> Aim of the task
Express the items as a Markdown table with the columns Row and Line. Start with the line containing "Petitioner's father by" and go on through the line containing "- **Automated Operations**: Reduced", numbering each line and leaving out blank lines and the pictures.

━━ Provided data

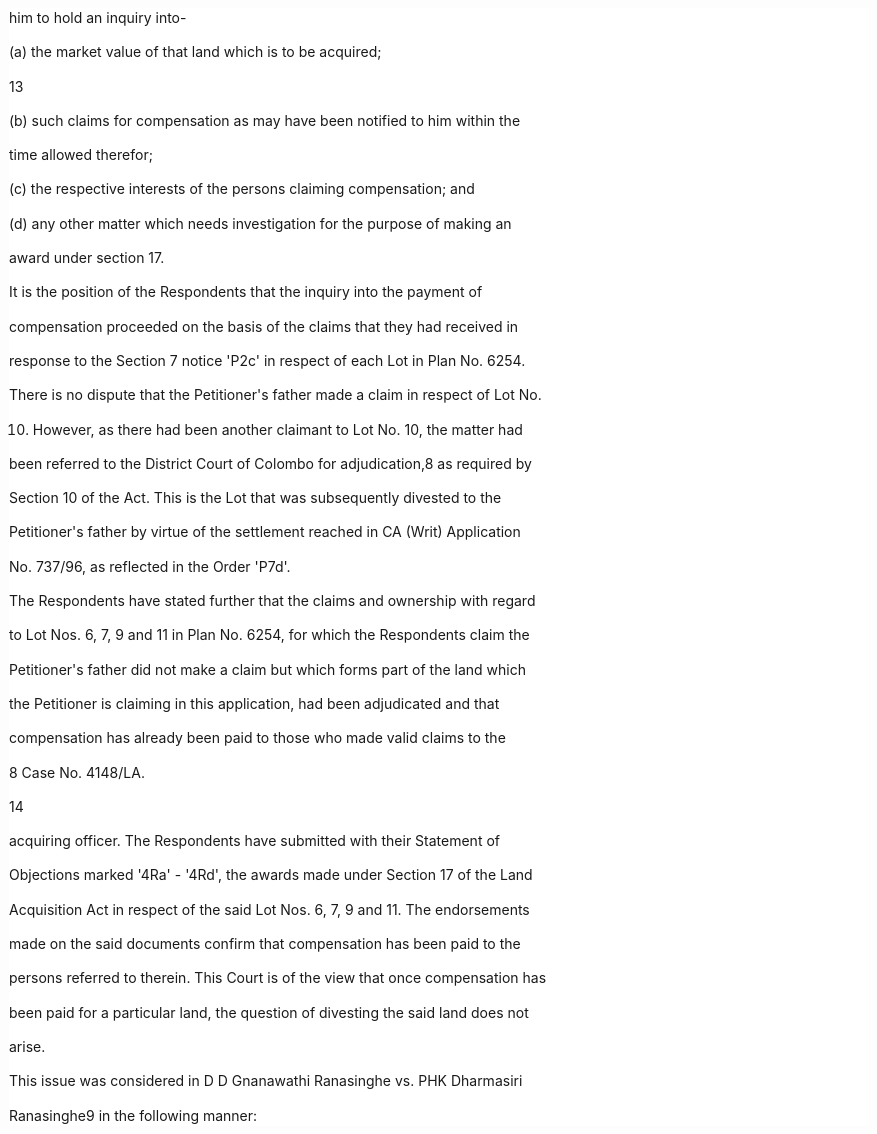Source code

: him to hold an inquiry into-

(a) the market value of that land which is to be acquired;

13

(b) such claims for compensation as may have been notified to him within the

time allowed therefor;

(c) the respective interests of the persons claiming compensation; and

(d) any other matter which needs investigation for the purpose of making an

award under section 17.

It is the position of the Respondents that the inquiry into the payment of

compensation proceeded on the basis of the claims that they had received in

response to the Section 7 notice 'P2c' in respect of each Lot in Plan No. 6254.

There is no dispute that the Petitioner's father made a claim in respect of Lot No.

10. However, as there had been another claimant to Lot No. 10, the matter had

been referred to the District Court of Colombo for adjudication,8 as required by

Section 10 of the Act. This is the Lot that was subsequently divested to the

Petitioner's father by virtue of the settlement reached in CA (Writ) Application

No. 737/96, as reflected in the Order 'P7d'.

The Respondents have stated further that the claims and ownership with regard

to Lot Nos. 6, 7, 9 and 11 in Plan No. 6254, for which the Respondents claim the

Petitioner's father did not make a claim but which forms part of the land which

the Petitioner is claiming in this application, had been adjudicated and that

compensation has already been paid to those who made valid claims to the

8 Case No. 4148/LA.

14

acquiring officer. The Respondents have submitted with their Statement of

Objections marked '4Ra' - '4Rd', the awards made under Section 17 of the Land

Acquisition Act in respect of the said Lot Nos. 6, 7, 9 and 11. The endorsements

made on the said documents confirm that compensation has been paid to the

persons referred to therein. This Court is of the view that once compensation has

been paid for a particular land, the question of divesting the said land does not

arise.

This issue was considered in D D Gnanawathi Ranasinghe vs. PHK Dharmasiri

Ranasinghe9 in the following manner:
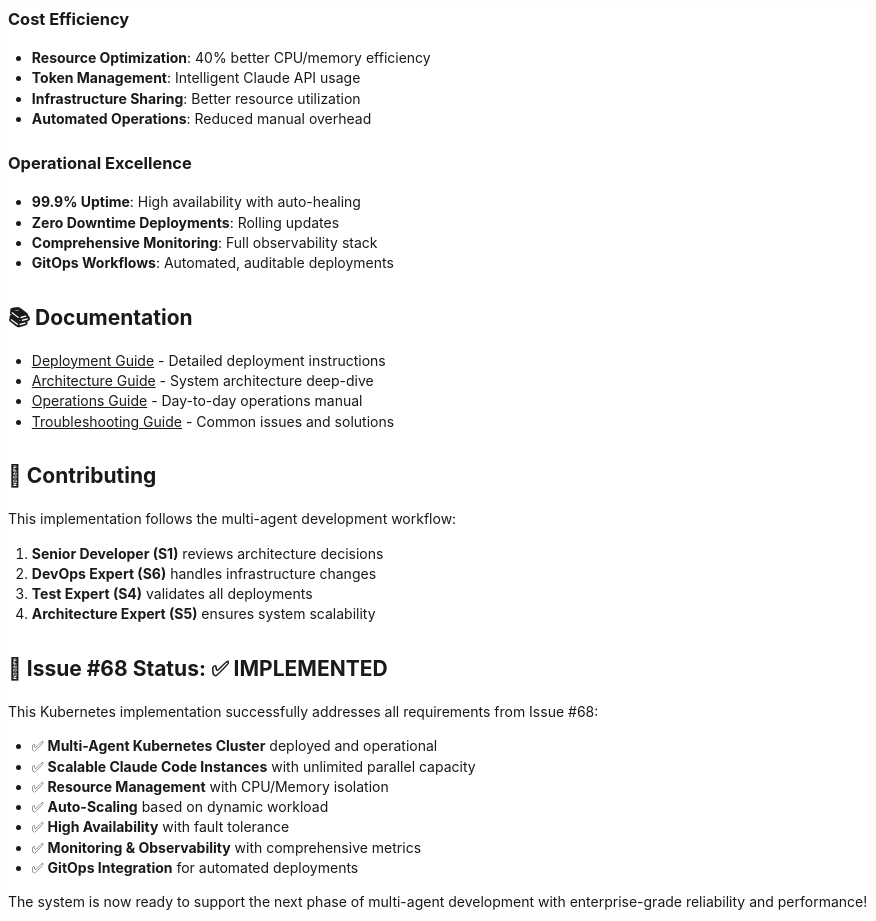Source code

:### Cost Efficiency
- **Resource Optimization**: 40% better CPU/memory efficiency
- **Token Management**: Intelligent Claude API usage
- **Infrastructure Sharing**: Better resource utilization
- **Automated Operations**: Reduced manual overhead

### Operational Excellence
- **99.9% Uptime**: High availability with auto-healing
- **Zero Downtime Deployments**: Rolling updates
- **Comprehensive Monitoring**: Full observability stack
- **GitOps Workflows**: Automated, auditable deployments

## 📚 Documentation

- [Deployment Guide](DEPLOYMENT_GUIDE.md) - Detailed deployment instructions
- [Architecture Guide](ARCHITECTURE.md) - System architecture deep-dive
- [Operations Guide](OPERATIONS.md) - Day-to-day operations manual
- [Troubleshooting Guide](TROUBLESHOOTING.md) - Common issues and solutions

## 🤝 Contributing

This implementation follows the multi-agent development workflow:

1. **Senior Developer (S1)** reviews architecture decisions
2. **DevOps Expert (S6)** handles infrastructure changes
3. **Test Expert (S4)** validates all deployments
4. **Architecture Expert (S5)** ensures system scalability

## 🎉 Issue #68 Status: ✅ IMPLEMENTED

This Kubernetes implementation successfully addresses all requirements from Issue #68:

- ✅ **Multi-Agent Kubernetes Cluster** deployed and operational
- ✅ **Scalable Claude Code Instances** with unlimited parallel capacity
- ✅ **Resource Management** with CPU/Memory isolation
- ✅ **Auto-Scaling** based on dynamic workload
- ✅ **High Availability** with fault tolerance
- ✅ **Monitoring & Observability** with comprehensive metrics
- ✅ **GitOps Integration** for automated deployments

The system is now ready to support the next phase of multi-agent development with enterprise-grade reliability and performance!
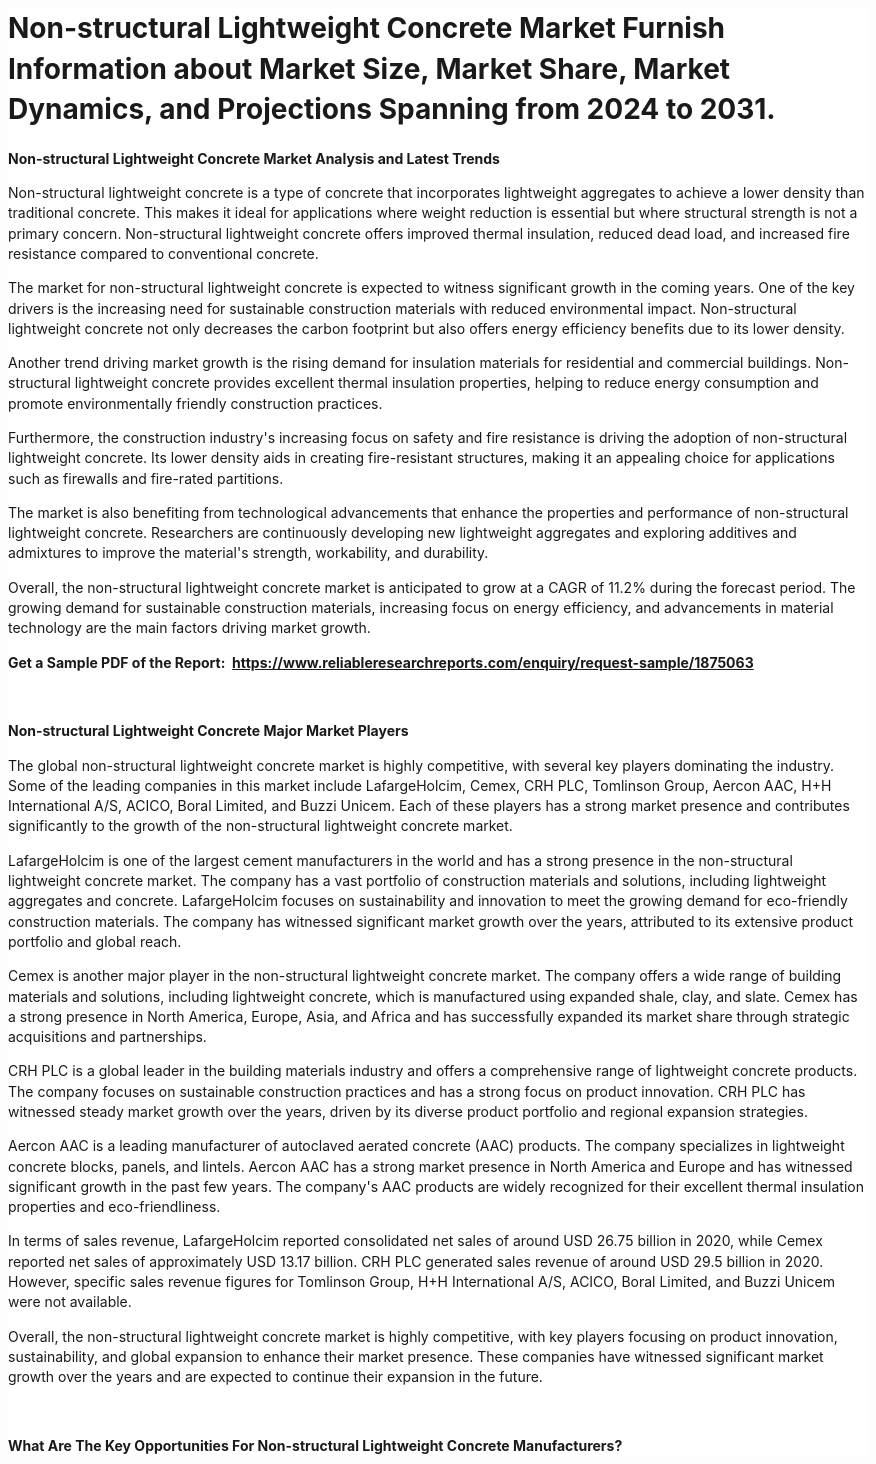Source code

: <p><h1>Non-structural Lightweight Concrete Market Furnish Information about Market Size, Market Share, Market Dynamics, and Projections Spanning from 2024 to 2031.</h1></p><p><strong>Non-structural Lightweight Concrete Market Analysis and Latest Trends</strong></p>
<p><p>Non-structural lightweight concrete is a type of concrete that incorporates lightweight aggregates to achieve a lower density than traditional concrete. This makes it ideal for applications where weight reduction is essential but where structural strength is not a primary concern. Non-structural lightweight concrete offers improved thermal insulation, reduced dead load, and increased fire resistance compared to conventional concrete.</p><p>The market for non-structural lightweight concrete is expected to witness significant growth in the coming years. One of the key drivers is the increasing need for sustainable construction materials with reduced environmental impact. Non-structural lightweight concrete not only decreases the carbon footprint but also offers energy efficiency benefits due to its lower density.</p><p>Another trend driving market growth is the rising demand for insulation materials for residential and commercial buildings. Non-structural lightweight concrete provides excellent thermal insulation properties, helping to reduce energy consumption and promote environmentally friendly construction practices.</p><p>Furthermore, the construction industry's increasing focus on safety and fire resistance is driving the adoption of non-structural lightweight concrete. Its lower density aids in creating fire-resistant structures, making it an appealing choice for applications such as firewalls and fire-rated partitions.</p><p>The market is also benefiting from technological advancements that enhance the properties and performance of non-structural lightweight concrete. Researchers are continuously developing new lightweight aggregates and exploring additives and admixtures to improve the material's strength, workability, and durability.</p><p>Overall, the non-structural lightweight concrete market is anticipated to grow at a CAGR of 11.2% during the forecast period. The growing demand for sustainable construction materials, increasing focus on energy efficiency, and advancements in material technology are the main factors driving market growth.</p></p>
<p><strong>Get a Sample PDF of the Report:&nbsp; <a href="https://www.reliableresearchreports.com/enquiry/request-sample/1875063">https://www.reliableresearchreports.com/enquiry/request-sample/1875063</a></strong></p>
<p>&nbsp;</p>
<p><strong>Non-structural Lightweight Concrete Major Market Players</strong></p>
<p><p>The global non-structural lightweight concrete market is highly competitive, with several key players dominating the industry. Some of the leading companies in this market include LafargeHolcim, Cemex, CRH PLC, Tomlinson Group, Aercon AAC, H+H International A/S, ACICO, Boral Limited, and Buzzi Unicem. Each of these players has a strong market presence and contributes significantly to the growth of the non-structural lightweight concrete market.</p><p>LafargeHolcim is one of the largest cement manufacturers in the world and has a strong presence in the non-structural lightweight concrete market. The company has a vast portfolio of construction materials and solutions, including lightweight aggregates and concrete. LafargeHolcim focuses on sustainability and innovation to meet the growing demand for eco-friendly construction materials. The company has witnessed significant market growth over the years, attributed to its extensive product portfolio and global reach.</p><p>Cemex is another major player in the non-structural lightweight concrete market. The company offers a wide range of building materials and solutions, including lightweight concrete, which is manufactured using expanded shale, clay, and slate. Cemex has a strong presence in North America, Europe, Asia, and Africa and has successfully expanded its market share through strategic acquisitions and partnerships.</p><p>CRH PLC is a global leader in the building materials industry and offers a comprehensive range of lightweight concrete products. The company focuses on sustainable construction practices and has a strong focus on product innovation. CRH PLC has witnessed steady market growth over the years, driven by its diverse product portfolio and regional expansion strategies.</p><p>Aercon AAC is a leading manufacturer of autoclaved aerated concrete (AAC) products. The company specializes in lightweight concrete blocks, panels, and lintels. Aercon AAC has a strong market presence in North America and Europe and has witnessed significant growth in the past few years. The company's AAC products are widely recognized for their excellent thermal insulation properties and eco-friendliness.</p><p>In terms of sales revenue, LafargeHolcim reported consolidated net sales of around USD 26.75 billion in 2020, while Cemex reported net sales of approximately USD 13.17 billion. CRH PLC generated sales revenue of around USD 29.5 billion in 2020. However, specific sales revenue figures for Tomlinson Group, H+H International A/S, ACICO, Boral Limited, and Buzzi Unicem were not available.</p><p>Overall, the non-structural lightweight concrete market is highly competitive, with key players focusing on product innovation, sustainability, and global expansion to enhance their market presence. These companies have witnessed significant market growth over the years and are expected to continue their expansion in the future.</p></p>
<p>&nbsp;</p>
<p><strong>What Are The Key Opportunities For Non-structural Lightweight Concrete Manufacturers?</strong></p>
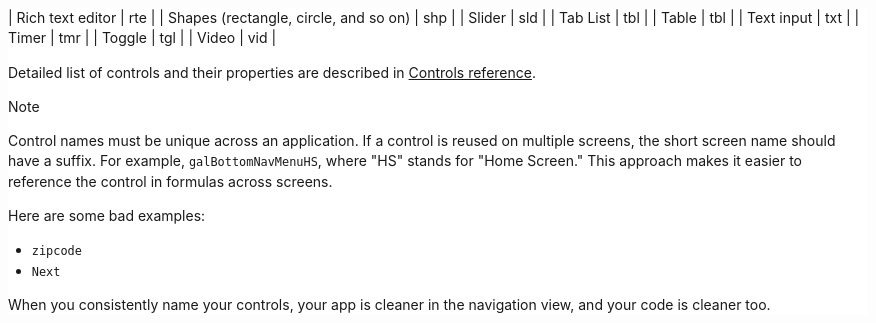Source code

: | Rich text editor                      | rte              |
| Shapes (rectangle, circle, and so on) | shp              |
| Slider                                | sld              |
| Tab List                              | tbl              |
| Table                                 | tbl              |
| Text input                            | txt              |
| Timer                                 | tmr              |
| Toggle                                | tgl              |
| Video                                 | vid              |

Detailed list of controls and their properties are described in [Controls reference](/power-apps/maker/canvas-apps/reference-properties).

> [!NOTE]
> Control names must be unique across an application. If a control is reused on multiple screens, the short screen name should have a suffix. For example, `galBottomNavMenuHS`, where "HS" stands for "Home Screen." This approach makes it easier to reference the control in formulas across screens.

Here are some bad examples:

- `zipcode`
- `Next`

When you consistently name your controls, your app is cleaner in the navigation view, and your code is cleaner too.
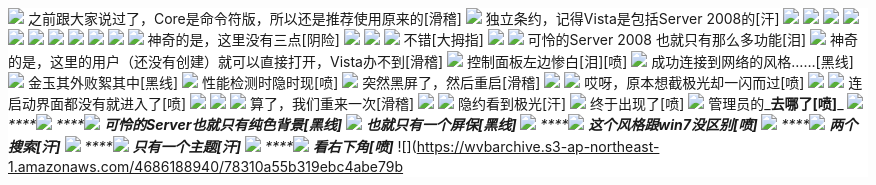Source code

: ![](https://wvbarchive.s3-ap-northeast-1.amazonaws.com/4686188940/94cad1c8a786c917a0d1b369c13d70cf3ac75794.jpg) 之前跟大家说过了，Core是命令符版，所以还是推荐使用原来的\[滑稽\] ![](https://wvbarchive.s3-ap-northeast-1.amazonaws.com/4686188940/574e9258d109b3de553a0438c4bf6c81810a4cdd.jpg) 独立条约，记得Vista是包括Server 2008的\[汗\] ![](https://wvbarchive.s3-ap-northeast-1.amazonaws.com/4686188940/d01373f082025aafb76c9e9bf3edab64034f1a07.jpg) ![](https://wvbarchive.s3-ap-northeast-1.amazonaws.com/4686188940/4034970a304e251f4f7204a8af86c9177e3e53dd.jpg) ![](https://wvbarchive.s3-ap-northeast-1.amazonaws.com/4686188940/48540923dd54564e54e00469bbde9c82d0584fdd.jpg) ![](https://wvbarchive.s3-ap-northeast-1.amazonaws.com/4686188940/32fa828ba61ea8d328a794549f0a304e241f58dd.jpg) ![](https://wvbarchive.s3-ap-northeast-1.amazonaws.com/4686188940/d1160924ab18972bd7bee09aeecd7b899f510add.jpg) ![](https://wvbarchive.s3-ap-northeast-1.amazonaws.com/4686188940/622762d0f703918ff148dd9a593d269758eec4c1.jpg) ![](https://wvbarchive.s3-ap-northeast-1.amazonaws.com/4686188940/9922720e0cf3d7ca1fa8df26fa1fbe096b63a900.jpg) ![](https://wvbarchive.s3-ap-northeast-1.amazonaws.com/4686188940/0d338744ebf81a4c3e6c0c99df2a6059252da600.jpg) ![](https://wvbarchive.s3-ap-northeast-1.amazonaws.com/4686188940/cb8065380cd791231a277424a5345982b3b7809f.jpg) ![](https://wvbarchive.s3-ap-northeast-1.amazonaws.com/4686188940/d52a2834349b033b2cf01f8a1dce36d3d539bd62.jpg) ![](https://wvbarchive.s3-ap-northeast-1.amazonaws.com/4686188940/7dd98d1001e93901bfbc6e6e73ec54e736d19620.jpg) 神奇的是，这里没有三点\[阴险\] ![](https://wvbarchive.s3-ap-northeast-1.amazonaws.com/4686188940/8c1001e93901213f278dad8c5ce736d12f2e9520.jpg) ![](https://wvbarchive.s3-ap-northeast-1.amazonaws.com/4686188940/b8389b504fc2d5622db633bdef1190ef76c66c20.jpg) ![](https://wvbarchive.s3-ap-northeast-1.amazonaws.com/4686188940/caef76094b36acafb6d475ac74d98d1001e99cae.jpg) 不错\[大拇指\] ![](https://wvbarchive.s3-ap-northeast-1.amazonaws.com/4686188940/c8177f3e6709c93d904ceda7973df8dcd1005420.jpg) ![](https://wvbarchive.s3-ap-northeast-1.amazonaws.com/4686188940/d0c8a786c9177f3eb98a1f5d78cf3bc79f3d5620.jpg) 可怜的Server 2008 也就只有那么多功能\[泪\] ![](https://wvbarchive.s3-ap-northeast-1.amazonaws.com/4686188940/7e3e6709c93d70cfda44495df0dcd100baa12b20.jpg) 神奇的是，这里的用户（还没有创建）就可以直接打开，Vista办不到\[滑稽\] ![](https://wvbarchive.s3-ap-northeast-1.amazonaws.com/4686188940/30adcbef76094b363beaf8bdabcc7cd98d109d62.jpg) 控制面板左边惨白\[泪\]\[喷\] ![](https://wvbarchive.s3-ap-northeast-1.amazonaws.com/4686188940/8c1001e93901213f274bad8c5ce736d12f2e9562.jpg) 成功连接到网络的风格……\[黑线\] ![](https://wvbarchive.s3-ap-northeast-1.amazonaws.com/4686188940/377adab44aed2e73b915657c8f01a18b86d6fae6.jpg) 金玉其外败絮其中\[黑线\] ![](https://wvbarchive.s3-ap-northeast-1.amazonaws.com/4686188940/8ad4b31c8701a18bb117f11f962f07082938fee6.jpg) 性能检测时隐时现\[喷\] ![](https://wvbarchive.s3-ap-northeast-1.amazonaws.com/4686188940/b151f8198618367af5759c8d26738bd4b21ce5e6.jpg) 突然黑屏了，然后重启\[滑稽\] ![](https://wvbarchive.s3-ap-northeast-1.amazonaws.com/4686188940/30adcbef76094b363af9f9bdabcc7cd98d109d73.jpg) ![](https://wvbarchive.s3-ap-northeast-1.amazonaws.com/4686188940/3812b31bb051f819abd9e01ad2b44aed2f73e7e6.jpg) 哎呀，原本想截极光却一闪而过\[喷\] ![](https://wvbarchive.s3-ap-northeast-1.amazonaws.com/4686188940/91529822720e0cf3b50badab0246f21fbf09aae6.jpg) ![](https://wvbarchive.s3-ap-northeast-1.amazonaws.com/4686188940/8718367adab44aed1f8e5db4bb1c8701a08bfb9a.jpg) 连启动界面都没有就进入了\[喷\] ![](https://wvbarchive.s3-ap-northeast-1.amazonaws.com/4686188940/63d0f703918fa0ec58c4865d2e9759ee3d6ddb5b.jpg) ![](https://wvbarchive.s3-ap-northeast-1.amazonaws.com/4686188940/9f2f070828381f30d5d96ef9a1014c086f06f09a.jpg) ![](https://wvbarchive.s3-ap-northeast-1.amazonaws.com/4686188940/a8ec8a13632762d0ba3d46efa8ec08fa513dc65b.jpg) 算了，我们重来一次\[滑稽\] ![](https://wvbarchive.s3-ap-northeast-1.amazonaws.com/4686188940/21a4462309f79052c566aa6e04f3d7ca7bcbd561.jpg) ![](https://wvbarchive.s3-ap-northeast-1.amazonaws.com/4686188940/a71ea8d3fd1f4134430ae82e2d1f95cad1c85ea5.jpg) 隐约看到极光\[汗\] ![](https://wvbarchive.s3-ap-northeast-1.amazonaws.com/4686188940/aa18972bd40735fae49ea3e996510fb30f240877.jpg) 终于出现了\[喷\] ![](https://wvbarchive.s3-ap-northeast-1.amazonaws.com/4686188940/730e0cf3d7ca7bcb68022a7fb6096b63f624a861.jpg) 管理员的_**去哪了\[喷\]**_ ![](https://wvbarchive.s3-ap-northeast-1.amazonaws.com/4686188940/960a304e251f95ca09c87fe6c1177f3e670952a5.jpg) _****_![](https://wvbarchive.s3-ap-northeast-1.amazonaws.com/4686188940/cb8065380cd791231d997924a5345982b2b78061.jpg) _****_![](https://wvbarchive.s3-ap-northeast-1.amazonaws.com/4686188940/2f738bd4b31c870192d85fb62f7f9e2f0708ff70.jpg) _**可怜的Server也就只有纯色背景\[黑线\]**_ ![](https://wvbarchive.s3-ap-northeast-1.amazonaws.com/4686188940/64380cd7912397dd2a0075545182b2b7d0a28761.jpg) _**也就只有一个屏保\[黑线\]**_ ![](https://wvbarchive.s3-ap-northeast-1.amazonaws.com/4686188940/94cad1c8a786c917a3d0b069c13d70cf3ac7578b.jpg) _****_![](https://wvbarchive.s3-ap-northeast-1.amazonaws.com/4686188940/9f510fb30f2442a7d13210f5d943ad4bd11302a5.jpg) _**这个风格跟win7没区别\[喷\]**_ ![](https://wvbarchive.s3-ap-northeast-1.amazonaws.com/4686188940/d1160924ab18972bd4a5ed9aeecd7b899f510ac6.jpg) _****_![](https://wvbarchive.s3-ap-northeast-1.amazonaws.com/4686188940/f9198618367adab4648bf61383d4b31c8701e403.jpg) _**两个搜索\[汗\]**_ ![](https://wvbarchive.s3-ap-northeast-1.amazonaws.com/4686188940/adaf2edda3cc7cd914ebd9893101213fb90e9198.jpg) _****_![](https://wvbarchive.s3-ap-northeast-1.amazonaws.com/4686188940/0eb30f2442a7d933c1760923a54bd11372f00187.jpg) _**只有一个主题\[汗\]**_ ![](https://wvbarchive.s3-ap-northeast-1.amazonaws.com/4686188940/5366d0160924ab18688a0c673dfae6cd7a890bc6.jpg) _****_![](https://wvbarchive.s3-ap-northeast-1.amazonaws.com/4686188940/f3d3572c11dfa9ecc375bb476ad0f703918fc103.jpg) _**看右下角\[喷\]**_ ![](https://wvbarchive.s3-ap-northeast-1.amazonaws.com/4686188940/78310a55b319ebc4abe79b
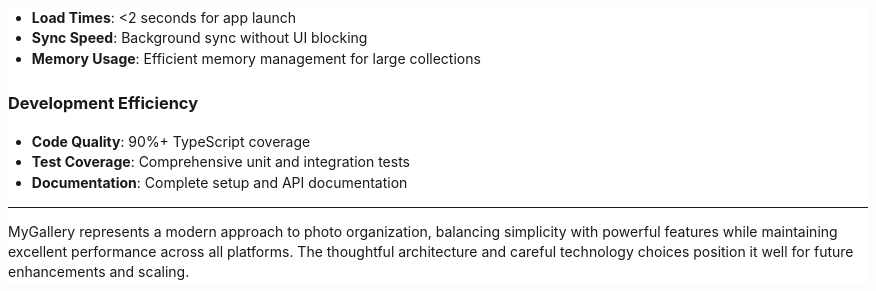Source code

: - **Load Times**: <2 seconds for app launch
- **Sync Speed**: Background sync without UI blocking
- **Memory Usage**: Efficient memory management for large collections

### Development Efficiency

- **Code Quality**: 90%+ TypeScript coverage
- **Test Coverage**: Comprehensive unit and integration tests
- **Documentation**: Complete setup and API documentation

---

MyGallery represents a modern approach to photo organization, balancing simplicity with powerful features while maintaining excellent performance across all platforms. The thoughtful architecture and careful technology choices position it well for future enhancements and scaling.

━━━━

> Solved exercise
| Row | Line |
|---|---|
| 1 | Petitioner's father by virtue of the settlement reached in CA (Writ) Application |
| 2 | No. 737/96, as reflected in the Order 'P7d'. |
| 3 | The Respondents have stated further that the claims and ownership with regard |
| 4 | to Lot Nos. 6, 7, 9 and 11 in Plan No. 6254, for which the Respondents claim the |
| 5 | Petitioner's father did not make a claim but which forms part of the land which |
| 6 | the Petitioner is claiming in this application, had been adjudicated and that |
| 7 | compensation has already been paid to those who made valid claims to the |
| 8 | 8 Case No. 4148/LA. |
| 9 | 14 |
| 10 | acquiring officer. The Respondents have submitted with their Statement of |
| 11 | Objections marked '4Ra' - '4Rd', the awards made under Section 17 of the Land |
| 12 | Acquisition Act in respect of the said Lot Nos. 6, 7, 9 and 11. The endorsements |
| 13 | made on the said documents confirm that compensation has been paid to the |
| 14 | persons referred to therein. This Court is of the view that once compensation has |
| 15 | been paid for a particular land, the question of divesting the said land does not |
| 16 | arise. |
| 17 | This issue was considered in D D Gnanawathi Ranasinghe vs. PHK Dharmasiri |
| 18 | Ranasinghe9 in the following manner: |
| 19 | Source code |
| 20 | :### Cost Efficiency |
| 21 | - **Resource Optimization**: 40% better CPU/memory efficiency |
| 22 | - **Token Management**: Intelligent Claude API usage |
| 23 | - **Infrastructure Sharing**: Better resource utilization |
| 24 | - **Automated Operations**: Reduced manual overhead |